*MATERIAL TO PROCESS:*
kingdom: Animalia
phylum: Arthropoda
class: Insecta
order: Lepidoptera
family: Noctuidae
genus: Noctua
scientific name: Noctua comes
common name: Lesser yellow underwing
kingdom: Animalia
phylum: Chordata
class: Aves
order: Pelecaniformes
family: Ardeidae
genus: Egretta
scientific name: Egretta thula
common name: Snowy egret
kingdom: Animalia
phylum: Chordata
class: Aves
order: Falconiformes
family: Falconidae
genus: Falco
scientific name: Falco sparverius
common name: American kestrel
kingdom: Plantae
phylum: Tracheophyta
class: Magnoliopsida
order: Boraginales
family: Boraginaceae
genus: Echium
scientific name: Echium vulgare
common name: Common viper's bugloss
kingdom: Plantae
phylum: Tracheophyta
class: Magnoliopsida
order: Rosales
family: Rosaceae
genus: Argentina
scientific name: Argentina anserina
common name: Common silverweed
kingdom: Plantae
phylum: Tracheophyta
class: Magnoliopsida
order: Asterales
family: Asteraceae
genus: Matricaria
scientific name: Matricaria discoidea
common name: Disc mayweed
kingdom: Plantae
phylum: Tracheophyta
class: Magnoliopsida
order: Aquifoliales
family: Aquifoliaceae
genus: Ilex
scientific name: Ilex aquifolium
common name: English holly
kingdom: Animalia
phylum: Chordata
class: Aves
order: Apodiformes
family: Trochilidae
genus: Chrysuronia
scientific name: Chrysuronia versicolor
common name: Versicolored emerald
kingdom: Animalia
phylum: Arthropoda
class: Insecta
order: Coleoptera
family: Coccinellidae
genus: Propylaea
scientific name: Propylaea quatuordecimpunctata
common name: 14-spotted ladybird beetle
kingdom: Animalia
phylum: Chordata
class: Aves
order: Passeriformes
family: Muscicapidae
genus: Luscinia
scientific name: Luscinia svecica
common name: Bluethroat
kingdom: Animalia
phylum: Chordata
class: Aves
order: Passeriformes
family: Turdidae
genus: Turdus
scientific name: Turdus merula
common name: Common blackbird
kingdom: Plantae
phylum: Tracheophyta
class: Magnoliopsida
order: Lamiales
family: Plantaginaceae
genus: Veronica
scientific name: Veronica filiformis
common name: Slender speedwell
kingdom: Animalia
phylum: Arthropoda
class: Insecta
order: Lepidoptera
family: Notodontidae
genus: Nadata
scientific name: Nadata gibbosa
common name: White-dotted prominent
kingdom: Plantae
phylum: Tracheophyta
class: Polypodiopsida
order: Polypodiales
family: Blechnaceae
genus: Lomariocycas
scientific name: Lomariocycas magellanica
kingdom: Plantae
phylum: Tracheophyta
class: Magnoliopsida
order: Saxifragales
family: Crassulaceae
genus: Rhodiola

*TASK:* Write the lines of the records from the line with "order: Lamiales" to the line with "common name: White-dotted prominent", both included, as a JSON list of strings with one string per line.

*WRITTEN SOLUTION:*
[
  "order: Lamiales",
  "family: Plantaginaceae",
  "genus: Veronica",
  "scientific name: Veronica filiformis",
  "common name: Slender speedwell",
  "kingdom: Animalia",
  "phylum: Arthropoda",
  "class: Insecta",
  "order: Lepidoptera",
  "family: Notodontidae",
  "genus: Nadata",
  "scientific name: Nadata gibbosa",
  "common name: White-dotted prominent"
]